Первая проститутка. Знаю я одну в Риме, которая уже две недели носит траур, а сама лицом и душой еще чернее!
Вторая проститутка. Говорят, хочет погубить красоту и любовь мужчин и уйти в монастырь, так страдает!
Третья проститутка. Дура.
Первая проститутка. Что в монастырь собралась, если правда – дура конечно, ибо радостей итак мало в жизни, так хоть любовь чтоб была в избытке! А что страдает – нет!
Третья проститутка. Это отчего же?
Вторая проститутка. Очень любила его, говорили даже – хотел он ее под венец повести.
Третья проститутка. Это не повод. Сколько времени прошло с тех пор! И сколько об нее с тех пор потерлось!
Первая проститутка. Дура ты! Человек он был хороший и божий, а вовсе не еретик, всё врали, из зависти и желая разъярить Святого Отца! А художник – так вообще великий, душу просветляет, пусть даже и мраком! Жаль его. Так надеялись, что он вернется.
Стража. А ну-ка, курицы, расступись и дай проход папскому нунцию монсиньору Больдоне!
Первая проститутка. (после паузы) Монсиньоров хоть отбавляй, словно собак бездомных, а хороших людей и художников мало, обсчитаться на пальцах!
Вторая проститутка. Жаль его! Сохрани Господь его душу, услышь молитвы Святого Отца о прощении и не дай попасть в ад, не заслуживает он!
Первый нищий. Рая он заслуживает, ибо человек божий! А я с ним не раз ночевал на одной скамье или паперти! Все уж в сон, а он вина выпьет, глазом вцепится и если кто ему из братьев нищих и других разных убогих приглянется – сразу за картонку и писать!
Второй нищий. Подайте во славу Святого Отца и радостного события – прощения великого художника Караваджо! (после паузы и задумчиво) О своей душе молитесь и креститесь, дуры продажные! Синьора Карваджо ждет большее, чем рай – вечность и любовь людская, трепет душ до скончания веков!
Третья проститутка. Ишь ты, умник нашелся! А ну-ка прочь отсюда!
 Папа Павел V. (к Ородолизо и глядя на площадь) Они по моему не очень-то и рады. Им всё равно. Да и стращали мы в свое время именем Караваджо вдосталь.
Ордолизо. Им всё и всегда всё равно, Ваше Святейшество, Вы же знаете! Они покорны, это главное. Прикажут распять и сжечь – выполнят. Скажут кричите и пойте «Осанна!» – запоют. Им всё и всегда всё равно.

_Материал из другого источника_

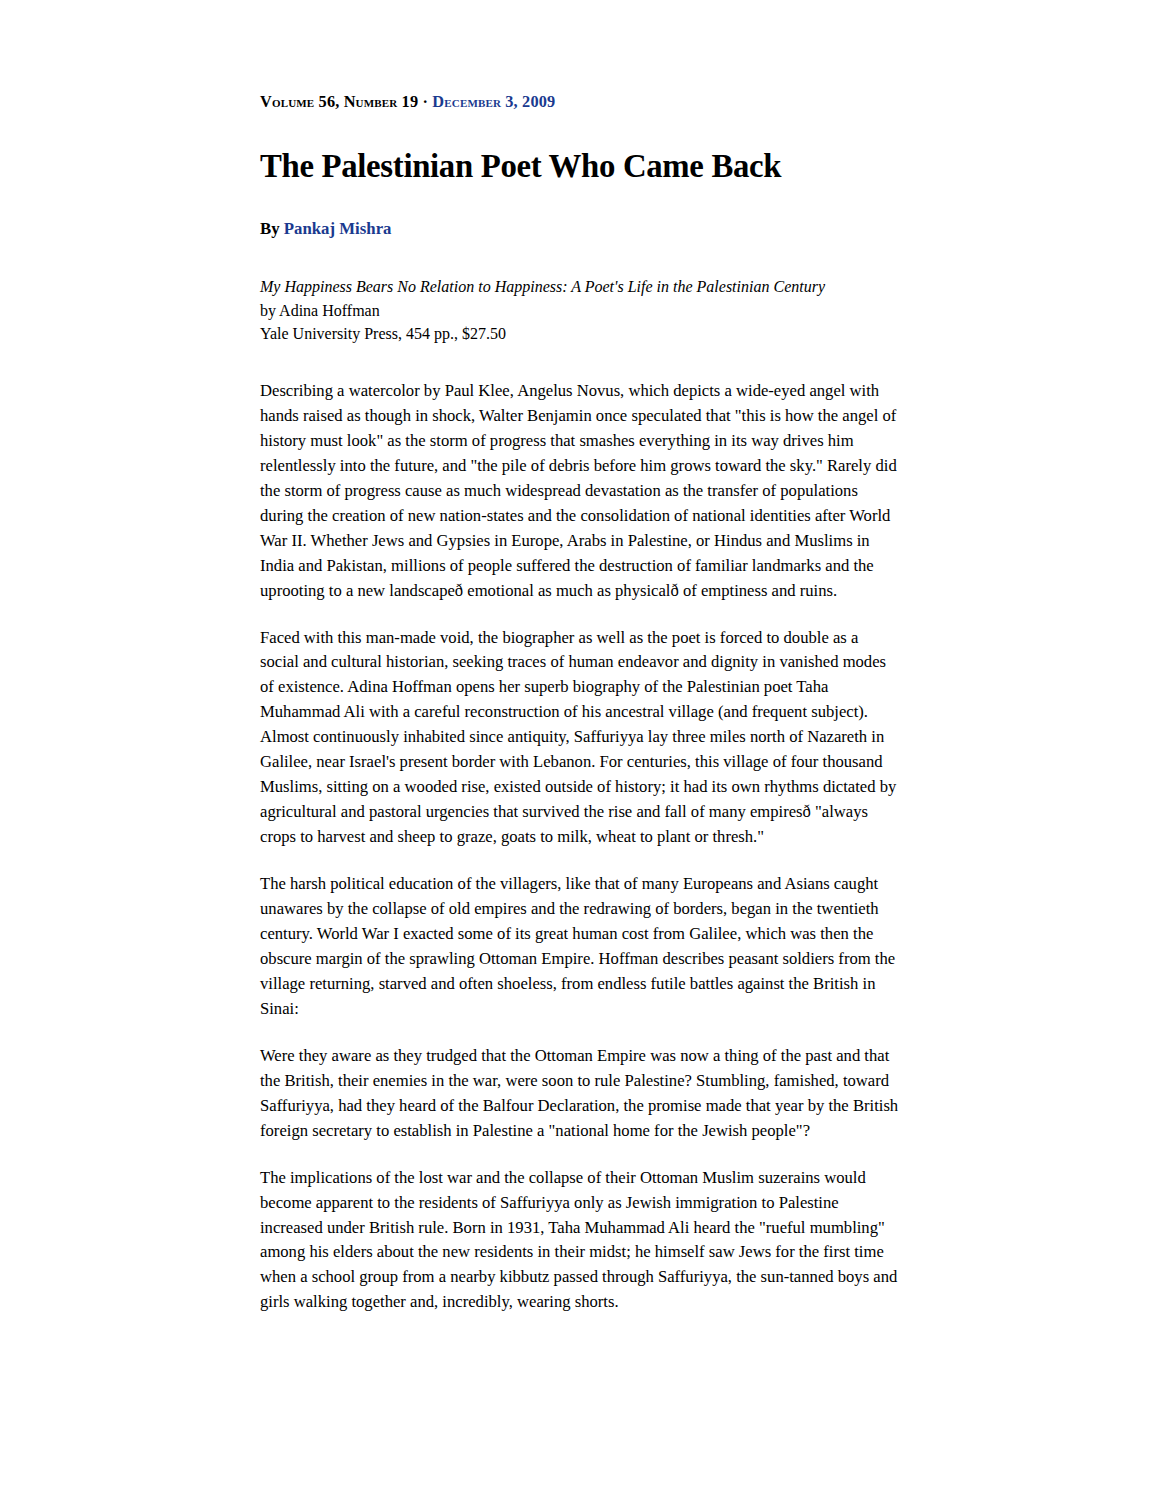Volume 56, Number 19 · December 3, 2009
The Palestinian Poet Who Came Back
By Pankaj Mishra
My Happiness Bears No Relation to Happiness: A Poet's Life in the Palestinian Century
by Adina Hoffman
Yale University Press, 454 pp., $27.50
Describing a watercolor by Paul Klee, Angelus Novus, which depicts a wide-eyed angel with hands raised as though in shock, Walter Benjamin once speculated that "this is how the angel of history must look" as the storm of progress that smashes everything in its way drives him relentlessly into the future, and "the pile of debris before him grows toward the sky." Rarely did the storm of progress cause as much widespread devastation as the transfer of populations during the creation of new nation-states and the consolidation of national identities after World War II. Whether Jews and Gypsies in Europe, Arabs in Palestine, or Hindus and Muslims in India and Pakistan, millions of people suffered the destruction of familiar landmarks and the uprooting to a new landscapeð emotional as much as physicalð of emptiness and ruins.
Faced with this man-made void, the biographer as well as the poet is forced to double as a social and cultural historian, seeking traces of human endeavor and dignity in vanished modes of existence. Adina Hoffman opens her superb biography of the Palestinian poet Taha Muhammad Ali with a careful reconstruction of his ancestral village (and frequent subject). Almost continuously inhabited since antiquity, Saffuriyya lay three miles north of Nazareth in Galilee, near Israel's present border with Lebanon. For centuries, this village of four thousand Muslims, sitting on a wooded rise, existed outside of history; it had its own rhythms dictated by agricultural and pastoral urgencies that survived the rise and fall of many empiresð "always crops to harvest and sheep to graze, goats to milk, wheat to plant or thresh."
The harsh political education of the villagers, like that of many Europeans and Asians caught unawares by the collapse of old empires and the redrawing of borders, began in the twentieth century. World War I exacted some of its great human cost from Galilee, which was then the obscure margin of the sprawling Ottoman Empire. Hoffman describes peasant soldiers from the village returning, starved and often shoeless, from endless futile battles against the British in Sinai:
Were they aware as they trudged that the Ottoman Empire was now a thing of the past and that the British, their enemies in the war, were soon to rule Palestine? Stumbling, famished, toward Saffuriyya, had they heard of the Balfour Declaration, the promise made that year by the British foreign secretary to establish in Palestine a "national home for the Jewish people"?
The implications of the lost war and the collapse of their Ottoman Muslim suzerains would become apparent to the residents of Saffuriyya only as Jewish immigration to Palestine increased under British rule. Born in 1931, Taha Muhammad Ali heard the "rueful mumbling" among his elders about the new residents in their midst; he himself saw Jews for the first time when a school group from a nearby kibbutz passed through Saffuriyya, the sun-tanned boys and girls walking together and, incredibly, wearing shorts.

Папа Павел V. Да, здесь вы правы. Стоим на этом, благословение Господне. Еще не хватало, чтобы толпа вдруг захотела роптать и решать, о чем-то собственным умом судить, а мы позволили!
Ордолизо. Они никогда не решатся и не сумеют, сами себе не позволят, Ваше Святейшество, Вы же знаете! Это страшно.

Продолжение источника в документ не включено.